Gorber holds a Master of Arts degree in Philosophy with a focus on film theory and criticism. He is the film columnist for CBC Radio One's Metro Morning programme, where he has a weekly review segment on Friday mornings. He is a member of the Toronto Film Critics Association, the Online Film Critics Society, and the Critics Choice Association, and has been a jury member for festivals including the Reykjavík International Film Festival, the Munich International Film Festival, the RiverRun International Film Festival, TIFF Canada's Top Ten, Reel Asian, the Calgary Underground Film Festival, and the Windsor International Film Festival, among others. He has covered festivals including Sundance, the Berlinale, and Hot Docs, and has interviewed filmmakers including Werner Herzog and Asif Kapadia.

He is the editor-in-chief and chief critic at That Shelf and a regular contributor for several outlets, including POV Magazine, RogerEbert.com, Collider, The A.V. Club, Paste Magazine, and CBC Radio's q program. He was previously a featured reviewer for the CTV News Channel and has written for the Toronto Star, The Globe and Mail, the National Post, Esquire.com, ScreenAnarchy (formerly Twitch Film), IndieWire, Slashfilm, and many other print and online outlets. As of December 2024, he has forty-five reviews listed on Metacritic (where he has assigned scores of 100/100 to two films, respectively The French Dispatch and Anora).

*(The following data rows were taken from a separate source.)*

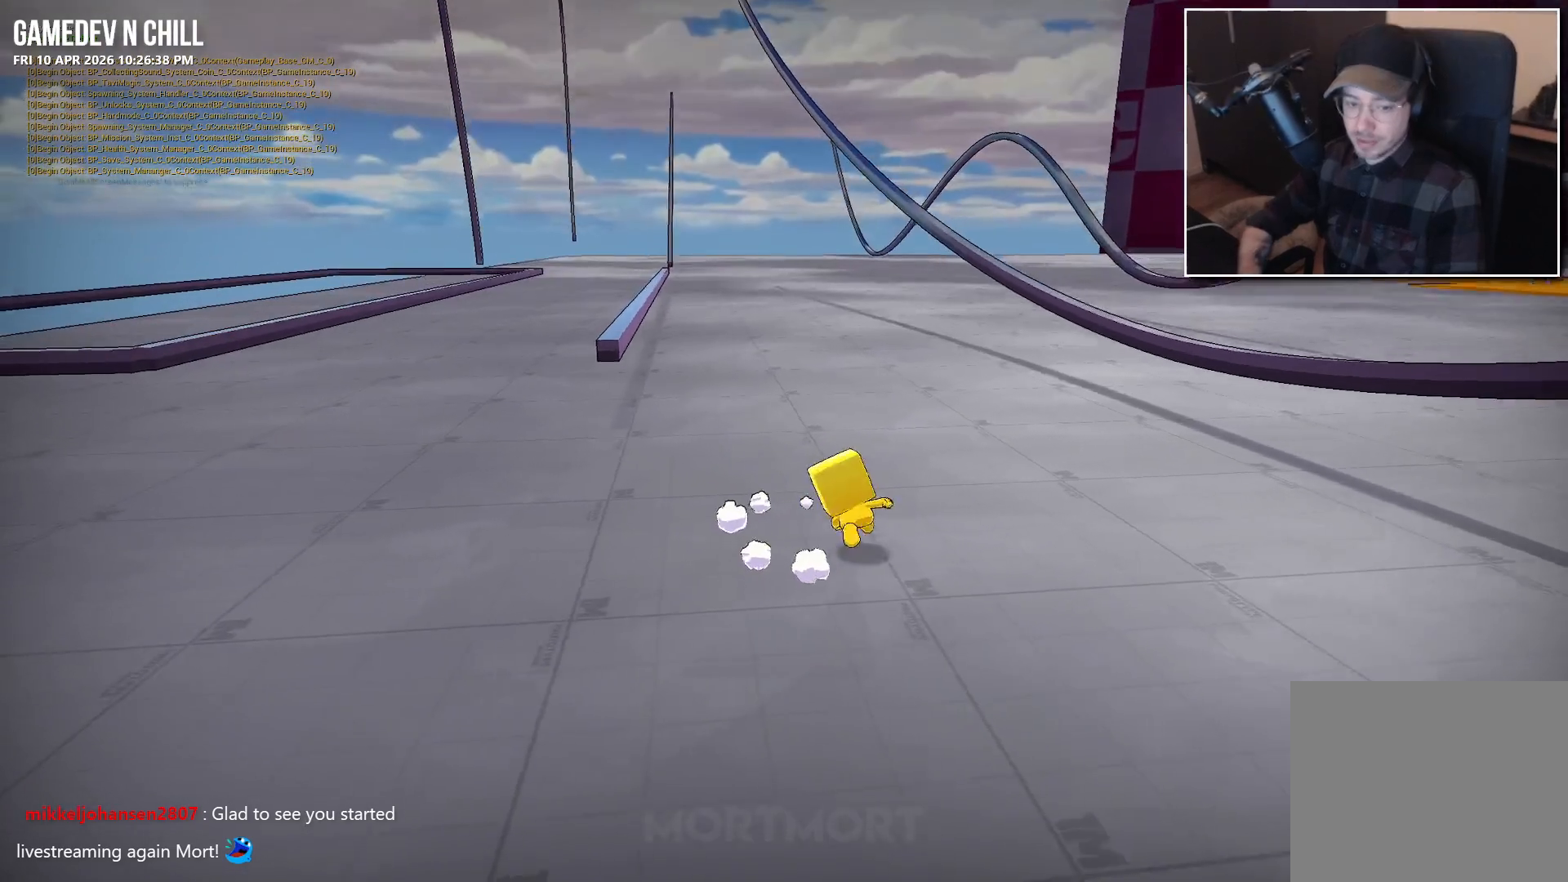
{"buttons": [], "left_stick": "up-left", "right_stick": "center", "events": [[200, "left_stick", "up-left"], [283, "L2", "down"], [317, "A", "down"], [433, "L2", "up"], [450, "A", "up"]]}
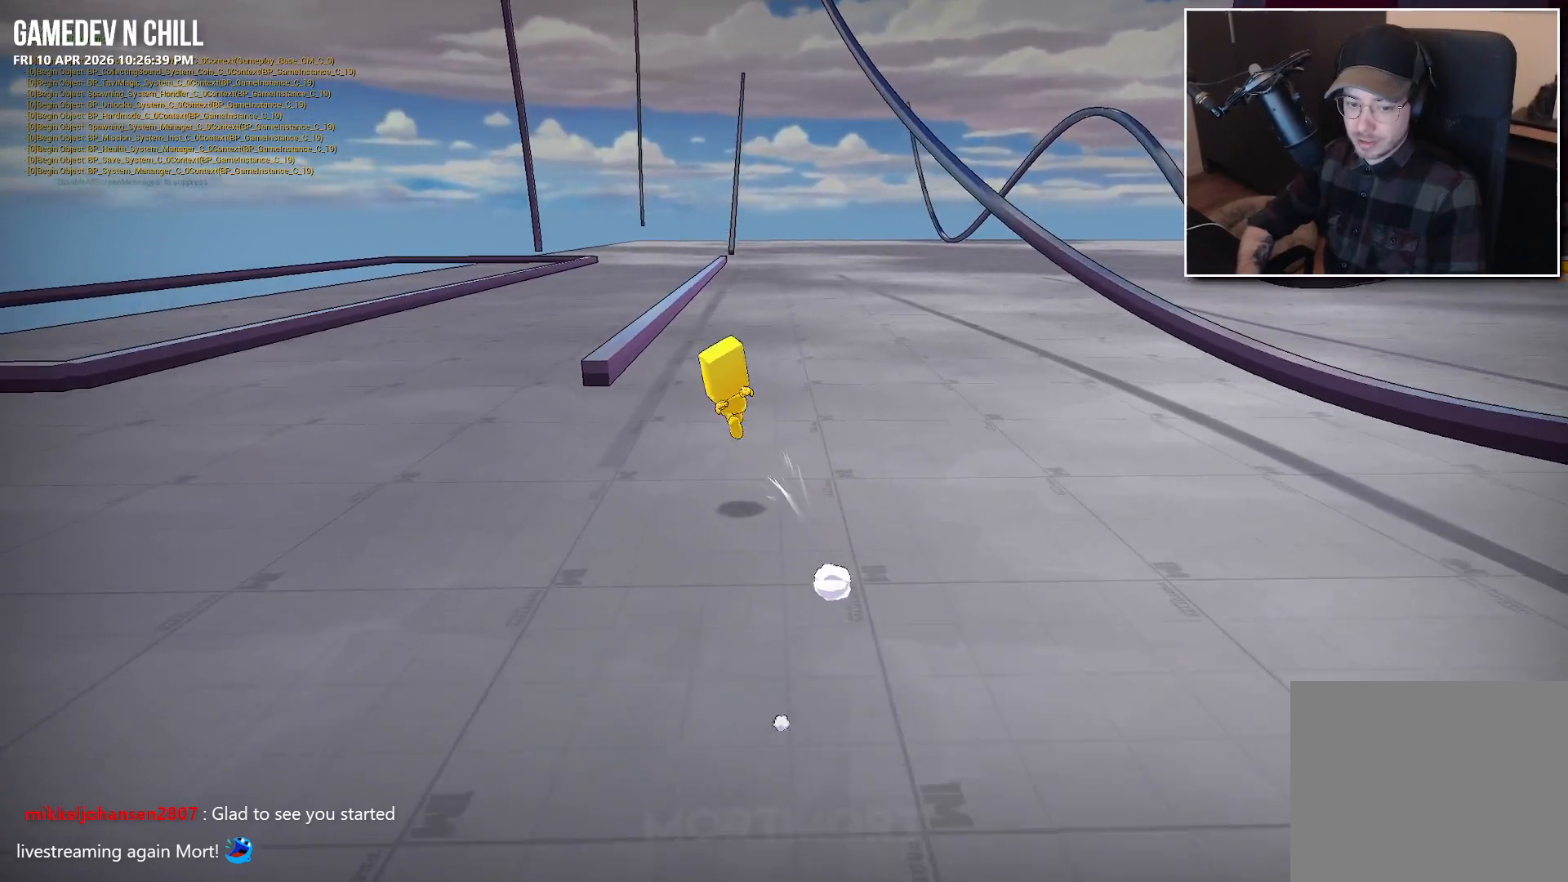
{"buttons": ["A"], "left_stick": "up", "right_stick": "center", "events": [[100, "L2", "down"], [117, "left_stick", "up"], [233, "L2", "up"], [500, "A", "down"]]}
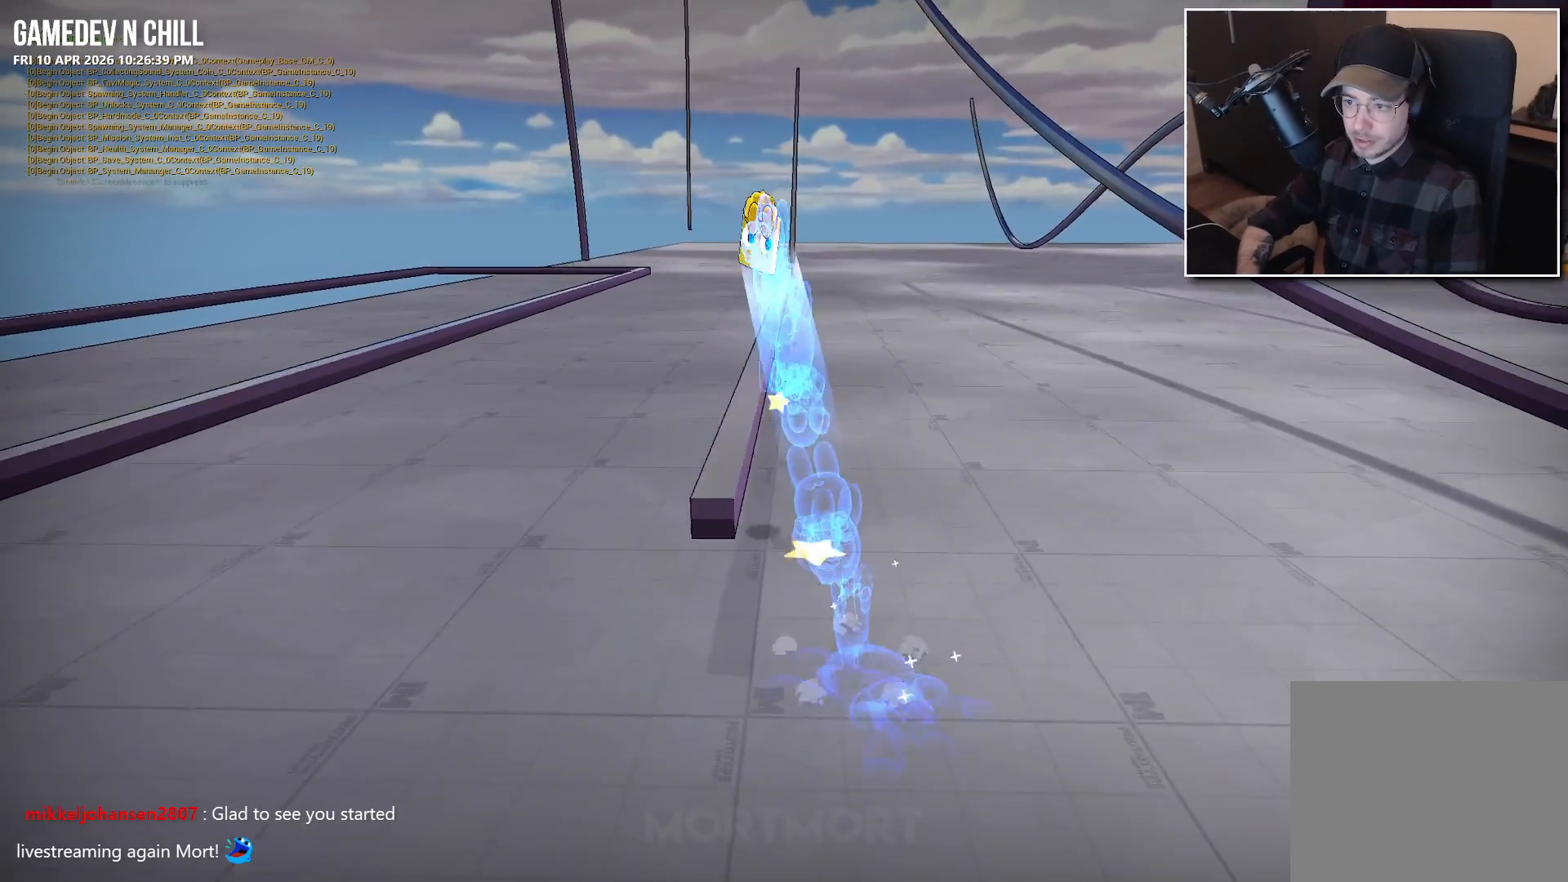
{"buttons": [], "left_stick": "up", "right_stick": "center", "events": [[150, "A", "up"], [283, "L2", "down"], [417, "L2", "up"]]}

In early 2013, he wrote a piece in the Toronto Star describing his preferred seating locations at many of Toronto's major cinemas. Gorber contends that finding a proper seat is "nearly as important as the film itself" for viewers interested in a full cinematic experience, describing the search as "part art, part science" for a committed few. He has also written reviews of specialty cinemas, including a profile of the Alamo Drafthouse in Austin, Texas.

Gorber has been described by the Canadian Broadcasting Corporation as a Star Wars aficionado. After Disney's announcement in late 2012 of plans to create Star Wars Episode VII (Star Wars: The Force Awakens), he tweeted, "I will be 43 years old in 2015, and yet I will still be lining up. This is what I do. So, who's with me in line?"